[DATA PROVIDED]:
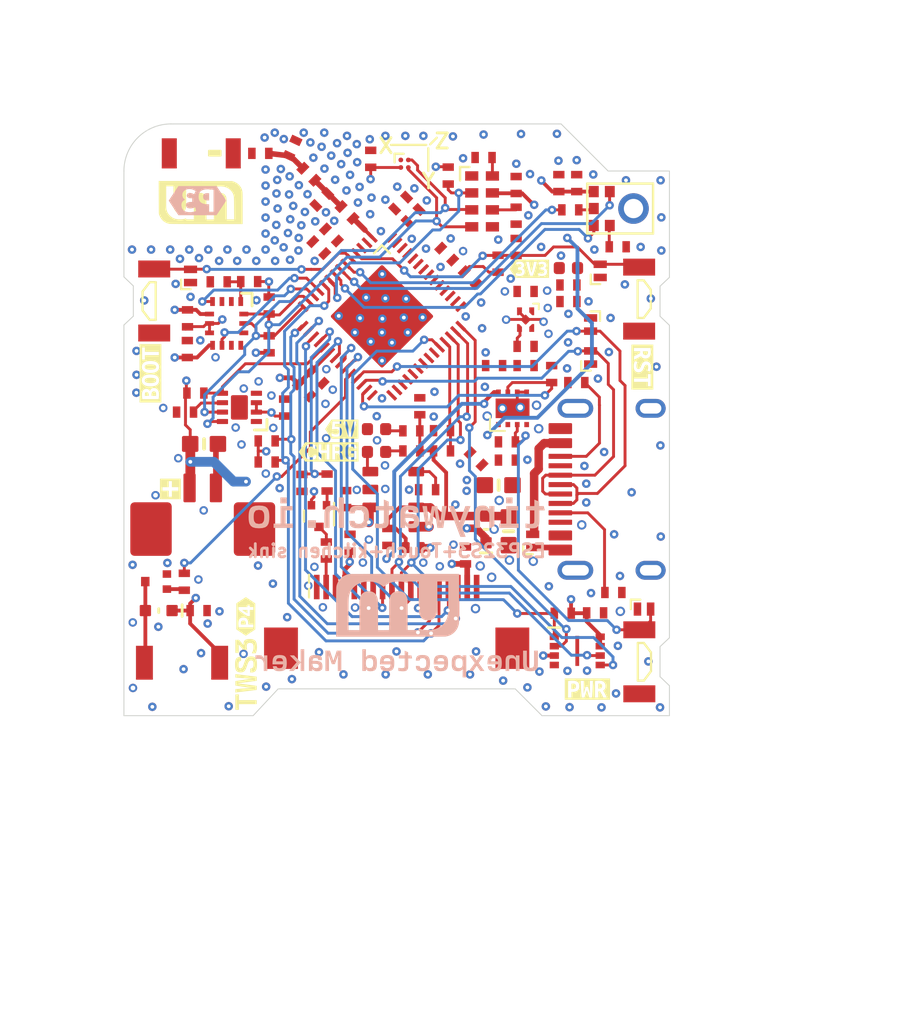
<source format=kicad_pcb>
(kicad_pcb (version 20221018) (generator pcbnew)

  (general
    (thickness 1)
  )

  (paper "A4")
  (layers
    (0 "F.Cu" mixed)
    (1 "In1.Cu" power)
    (2 "In2.Cu" power)
    (31 "B.Cu" signal)
    (32 "B.Adhes" user "B.Adhesive")
    (33 "F.Adhes" user "F.Adhesive")
    (34 "B.Paste" user)
    (35 "F.Paste" user)
    (36 "B.SilkS" user "B.Silkscreen")
    (37 "F.SilkS" user "F.Silkscreen")
    (38 "B.Mask" user)
    (39 "F.Mask" user)
    (40 "Dwgs.User" user "User.Drawings")
    (41 "Cmts.User" user "User.Comments")
    (42 "Eco1.User" user "User.Eco1")
    (43 "Eco2.User" user "User.Eco2")
    (44 "Edge.Cuts" user)
    (45 "Margin" user)
    (46 "B.CrtYd" user "B.Courtyard")
    (47 "F.CrtYd" user "F.Courtyard")
    (48 "B.Fab" user)
    (49 "F.Fab" user)
    (50 "User.1" user)
    (51 "User.2" user)
    (52 "User.3" user)
    (53 "User.4" user)
    (54 "User.5" user)
    (55 "User.6" user)
    (56 "User.7" user)
    (57 "User.8" user)
    (58 "User.9" user)
  )

  (setup
    (stackup
      (layer "F.SilkS" (type "Top Silk Screen") (color "White"))
      (layer "F.Paste" (type "Top Solder Paste"))
      (layer "F.Mask" (type "Top Solder Mask") (color "Black") (thickness 0.01))
      (layer "F.Cu" (type "copper") (thickness 0.035))
      (layer "dielectric 1" (type "core") (thickness 0.28) (material "FR4") (epsilon_r 4.5) (loss_tangent 0.02))
      (layer "In1.Cu" (type "copper") (thickness 0.035))
      (layer "dielectric 2" (type "prepreg") (thickness 0.28) (material "FR4") (epsilon_r 4.5) (loss_tangent 0.02))
      (layer "In2.Cu" (type "copper") (thickness 0.035))
      (layer "dielectric 3" (type "core") (thickness 0.28) (material "FR4") (epsilon_r 4.5) (loss_tangent 0.02))
      (layer "B.Cu" (type "copper") (thickness 0.035))
      (layer "B.Mask" (type "Bottom Solder Mask") (color "Black") (thickness 0.01))
      (layer "B.Paste" (type "Bottom Solder Paste"))
      (layer "B.SilkS" (type "Bottom Silk Screen") (color "White"))
      (copper_finish "None")
      (dielectric_constraints no)
    )
    (pad_to_mask_clearance 0)
    (aux_axis_origin 131.69 110.369999)
    (grid_origin 153.73 81.87)
    (pcbplotparams
      (layerselection 0x00010fc_ffffffff)
      (plot_on_all_layers_selection 0x0000000_00000000)
      (disableapertmacros false)
      (usegerberextensions false)
      (usegerberattributes false)
      (usegerberadvancedattributes false)
      (creategerberjobfile false)
      (dashed_line_dash_ratio 12.000000)
      (dashed_line_gap_ratio 3.000000)
      (svgprecision 6)
      (plotframeref false)
      (viasonmask false)
      (mode 1)
      (useauxorigin false)
      (hpglpennumber 1)
      (hpglpenspeed 20)
      (hpglpendiameter 15.000000)
      (dxfpolygonmode true)
      (dxfimperialunits true)
      (dxfusepcbnewfont true)
      (psnegative false)
      (psa4output false)
      (plotreference true)
      (plotvalue true)
      (plotinvisibletext false)
      (sketchpadsonfab false)
      (subtractmaskfromsilk false)
      (outputformat 1)
      (mirror false)
      (drillshape 0)
      (scaleselection 1)
      (outputdirectory "gerbers/R4_Single/")
    )
  )

  (net 0 "")
  (net 1 "GND")
  (net 2 "3.3V")
  (net 3 "/STAT")
  (net 4 "VBAT")
  (net 5 "/LNA_IN")
  (net 6 "/RESET")
  (net 7 "/ANT")
  (net 8 "/XTAL_P")
  (net 9 "/XTAL_N")
  (net 10 "/VBUS")
  (net 11 "/PROG")
  (net 12 "/IO0")
  (net 13 "/VBUS_SENSE")
  (net 14 "/D-")
  (net 15 "/D+")
  (net 16 "/SDA")
  (net 17 "/SCL")
  (net 18 "/U0TXD")
  (net 19 "/U0RXD")
  (net 20 "/CC1")
  (net 21 "/CC2")
  (net 22 "/ANT_MATCH")
  (net 23 "/ANT_FREQ")
  (net 24 "Net-(D3-1)")
  (net 25 "Net-(D8-1)")
  (net 26 "Net-(U1-VBACKUP)")
  (net 27 "/BMI_ADR")
  (net 28 "unconnected-(U1-CLKOUT-Pad1)")
  (net 29 "Net-(Q1-B)")
  (net 30 "Net-(Q1-C)")
  (net 31 "/LEDK")
  (net 32 "/~{FG_ALERT}")
  (net 33 "unconnected-(JST-LIPO1-PadSHLD1)")
  (net 34 "unconnected-(JST-LIPO1-PadSHLD2)")
  (net 35 "/~{FG_QSTRT}")
  (net 36 "unconnected-(U$1-ASDX-Pad2)")
  (net 37 "/TFT_DC")
  (net 38 "/TFT_BACKLIGHT")
  (net 39 "/TFT_CS")
  (net 40 "/RTC_EVI")
  (net 41 "/~{RTC_INT}")
  (net 42 "/BMA_INT1")
  (net 43 "/BMA_INT2")
  (net 44 "/TCH_RST")
  (net 45 "/TCH_INT")
  (net 46 "/IO5_SDA2")
  (net 47 "/IO10_SCL2")
  (net 48 "/IO18_BUZZ")
  (net 49 "/SPICS1")
  (net 50 "/VDD_SPI")
  (net 51 "/SPIHD")
  (net 52 "/SPIWP")
  (net 53 "/SPICS0")
  (net 54 "/SPICLK")
  (net 55 "/SPIQ")
  (net 56 "/SPID")
  (net 57 "/SPICLK_N")
  (net 58 "/SPICLK_P")
  (net 59 "/IO38")
  (net 60 "/MTCK")
  (net 61 "/MTDO")
  (net 62 "/MTDI")
  (net 63 "/MTMS")
  (net 64 "/IO45")
  (net 65 "/IO46")
  (net 66 "/VBUS-IN")
  (net 67 "/USB-5V")
  (net 68 "/SPI_MO")
  (net 69 "/SPI_MI")
  (net 70 "unconnected-(IC3-NC-Pad2)")
  (net 71 "/ON-SW")
  (net 72 "unconnected-(IC3-PG-Pad4)")
  (net 73 "/PWR-SHUTDOWN")
  (net 74 "/SPI_SCK")
  (net 75 "/MIC_WS")
  (net 76 "/MIC_SELECT")
  (net 77 "/MIC_BCLK")
  (net 78 "Net-(IC4-DATA)")
  (net 79 "/MIC_DATA")
  (net 80 "/BUZZ")
  (net 81 "/BUZZ_T")
  (net 82 "/TFT_RESET")
  (net 83 "unconnected-(U$1-ASCX-Pad3)")
  (net 84 "unconnected-(U$1-OCSB-Pad10)")
  (net 85 "unconnected-(U$1-OSDO-Pad11)")
  (net 86 "unconnected-(U$1-CSB-Pad12)")
  (net 87 "Net-(D7-1)")
  (net 88 "/LDO_EN")
  (net 89 "/FLASH2_CS")

  (footprint "TinyWATCH_S3:XC6194BANNERG" (layer "F.Cu") (at 152.35 94.05))

  (footprint "kikit:Tab" (layer "F.Cu") (at 131.449999 91.62))

  (footprint "Button_Switch_SMD:SW_SPST_B3U-3000P" (layer "F.Cu") (at 133.3 88.35 90))

  (footprint "TinyWATCH_S3:_0402_SRN" (layer "F.Cu") (at 141.96 92.4 -45))

  (footprint "TinyWATCH_S3:_0402_SRN" (layer "F.Cu") (at 141.15 98.01 -90))

  (footprint "Package_TO_SOT_SMD:SOT-723" (layer "F.Cu") (at 133.4 103.25 180))

  (footprint "TinyWATCH_S3:_0402_SRN" (layer "F.Cu") (at 146.4 83.15 45))

  (footprint "TinyWATCH_S3:_0402_SRN" (layer "F.Cu") (at 152.54 83.82 -90))

  (footprint "TinyWATCH_S3:_0402_SRN" (layer "F.Cu") (at 143.55 83.65 -45))

  (footprint "TinyWATCH_S3:_0402_SRN" (layer "F.Cu") (at 136.73 87.33 180))

  (footprint "kibuzzard-654236E4" (layer "F.Cu") (at 138.18 108.18 90))

  (footprint "TinyWATCH_S3:_0402_SRN" (layer "F.Cu") (at 134.94 94.25 180))

  (footprint "TinyWATCH_S3:_0402_SRN" (layer "F.Cu") (at 150.1 87.11 -45))

  (footprint "TinyWATCH_S3:_0402_SRN" (layer "F.Cu") (at 142.719553 84.843764 135))

  (footprint "TinyWATCH_S3:IC_RV-3028-C7-32.768KHZ-1PPM-TA-QA" (layer "F.Cu") (at 150.73 83.06))

  (footprint "TinyWATCH_S3:_0402_SRN" (layer "F.Cu") (at 148.85 85.86 135))

  (footprint "TinyWATCH_S3:_0402_SRN" (layer "F.Cu") (at 153.0446 91.78))

  (footprint "TinyWATCH_S3:_0402_SRN" (layer "F.Cu") (at 153.0446 90.76 180))

  (footprint "TinyWATCH_S3:JST-PICOBLADE" (layer "F.Cu") (at 135.88 99.42 180))

  (footprint "TinyWATCH_S3:_0402_SRN" (layer "F.Cu") (at 135.66 104.79))

  (footprint "TinyWATCH_S3:_0402_SRN" (layer "F.Cu") (at 150.81 80.73 180))

  (footprint "TinyWATCH_S3:_0402_SRN" (layer "F.Cu") (at 155.32 87.5))

  (footprint "TinyWATCH_S3:UM_LOGO_NEW_TINY" (layer "F.Cu") (at 135.77 83.37))

  (footprint "TinyWATCH_S3:_0402_SRN" (layer "F.Cu") (at 146.97 95.245 180))

  (footprint "TinyWATCH_S3:_0402_SRN" (layer "F.Cu") (at 151.37 91.78 180))

  (footprint "TinyWATCH_S3:_0402_SRN" (layer "F.Cu") (at 147.06 83.81 45))

  (footprint "TinyWATCH_S3:Flash_W25Q80DVUXIE" (layer "F.Cu") (at 155.79 106.93))

  (footprint "TinyWATCH_S3:_0402_SRN" (layer "F.Cu") (at 138.35 87.32 180))

  (footprint "TinyWATCH_S3:_0402_SRN" (layer "F.Cu") (at 135.07 89.27 -90))

  (footprint "kibuzzard-6518A754" (layer "F.Cu") (at 133.1 92.19 90))

  (footprint "Package_TO_SOT_SMD:SOT-723" (layer "F.Cu") (at 142.06 99.77 -90))

  (footprint "TinyWATCH_S3:_0402_SRN" (layer "F.Cu") (at 146.97 96.31 180))

  (footprint "TinyWATCH_S3:_0402_SRN" (layer "F.Cu") (at 155.74 92.68))

  (footprint "TinyWATCH_S3:_0402_SRN" (layer "F.Cu") (at 139.28 95.78))

  (footprint "TinyWATCH_S3:_0402_SRN" (layer "F.Cu") (at 155.42 83.51 180))

  (footprint "kibuzzard-64F95D18" (layer "F.Cu") (at 142.57 96.365))

  (footprint "LED_SMD:LED_0402_1005Metric" (layer "F.Cu") (at 145.12 95.155 180))

  (footprint "TinyWATCH_S3:TVS X1-DFN1006-2" (layer "F.Cu") (at 156.5 89.6 -90))

  (footprint "TinyWATCH_S3:_0402_SRN" (layer "F.Cu") (at 155.76 82.089999 90))

  (footprint "Button_Switch_SMD:SW_SPST_B3U-3000P" (layer "F.Cu") (at 159.08 88.25 -90))

  (footprint "TinyWATCH_S3:_0402_SRN" (layer "F.Cu") (at 151.58 86.37 90))

  (footprint "TinyWATCH_S3:_0402_SRN" (layer "F.Cu") (at 135.4885 93.24))

  (footprint "TinyWATCH_S3:_0402_SRN" (layer "F.Cu") (at 155.32 88.38))

  (footprint "TinyWATCH_S3:_0402_SRN" (layer "F.Cu") (at 140.23 94.01 90))

  (footprint "TinyWATCH_S3:QFN56-ESP32-S3-PROD-THIN" (layer "F.Cu") (at 145.408578 89.165044 -45))

  (footprint "TinyWATCH_S3:_0402_SRN" (layer "F.Cu") (at 156.74 104.91))

  (footprint "TinyWATCH_S3:_0402_SRN" (layer "F.Cu") (at 145.72 100.88 -90))

  (footprint "Connector_FFC-FPC:Hirose_FH12-18S-0.5SH_1x18-1MP_P0.50mm_Horizontal" (layer "F.Cu") (at 146.19 105.39))

  (footprint "TinyWATCH_S3:_0402_SRN" (layer "F.Cu") (at 142.49 97.99 -90))

  (footprint "TinyWATCH_S3:SOT723" (layer "F.Cu") (at 147.07 100.89 90))

  (footprint "TinyWATCH_S3:_0402_SRN" (layer "F.Cu") (at 148.93 81.69 -90))

  (footprint "TinyWATCH_S3:SOT23-5-SML2" (layer "F.Cu") (at 146.01 98.36 -90))

  (footprint "TinyWATCH_S3:VREG_NCP170AMX300TCG" (layer "F.Cu") (at 153.0446 89.339099 -90))

  (footprint "TinyWATCH_S3:_0402_SRN" (layer "F.Cu")
    (tstamp 80848d2e-c593-4252-aee6-08e55ef2da33)
    (at 152.54 82.19 90)
    (property "Sheetfile" "TinyWATCH_S3_P3.kicad_sch")
    (property "Sheetname" "")
    (path "/6536b0de-4724-49b1-8e0b-571c59e0bef5")
    (attr smd)
    (fp_text reference "C10" (at 0 0 90) (layer "F.SilkS") hide
        (effects (font (size 1.27 1.27) (thickness 0.15)))
      (tstamp 6145a3c5-cea3-4336-93a7-0958679b2ca7)
    )
    (fp_text value "0.1uF" (at 0 0 90) (layer "F.SilkS") hide
        (effects (font (size 1.27 1.27) (thickness 0.15)))
      (tstamp 81b30079-bda1-40f9-9b4c-99e7f73aabcc)
    )
    (fp_line (start -0.25 -0.2) (end 0.25 -0.2)
      (stroke (width 0.1) (type solid)) (layer "F.Fab") (tstamp e09df31a-08c8-42d5-923e-58d588df7859))
    (fp_line (start 0.25 0.2) (end -0.25 0.2)
      (stroke (width 0.1) (type solid)) (layer "F.Fab") (tstamp 95195981-c93a-4e87-b16b-e3f9de74b80c))
    (fp_poly
      (pts
        (xy -0.5 0.25)
        (xy -0.25 0.25)
        (xy -0.25 -0.25)
        (xy -0.5 -0.25)
      )

      (stroke (width 0) (type solid)) (fill solid) (layer "F.Fab") (tstamp f3ef3361-7e58-42f1-9b7d-3afb81829b74))
    (fp_poly
      (pts
        (xy 0.25 0.25)
        (xy 0.5 0.25)
        (xy 0.5 -0.25)
        (xy 0.25 -0.25)
      )

      (stroke (width 0) (type solid)) (fill solid) (layer "F.Fab") (tstamp 3069109e-6b61-4f9d-aa03-31eb25789886))
    (pad "1" smd rect (at -0.45 0 90) (size 0.4 0.6) (layers "F.Cu" "F.Paste" "F.Mask")
      (net 66 "/VBUS-IN") (pinfunction "P$1") (pintype "passive") (solder_mask_margin 0.0254) (tstamp b2
... [394301 chars truncated]
</source>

[WHAT YOU SHOULD DO]: Every line in the records above that contains the word "Adhes" should be copied out.

[RESULT]:
    (32 "B.Adhes" user "B.Adhesive")
    (33 "F.Adhes" user "F.Adhesive")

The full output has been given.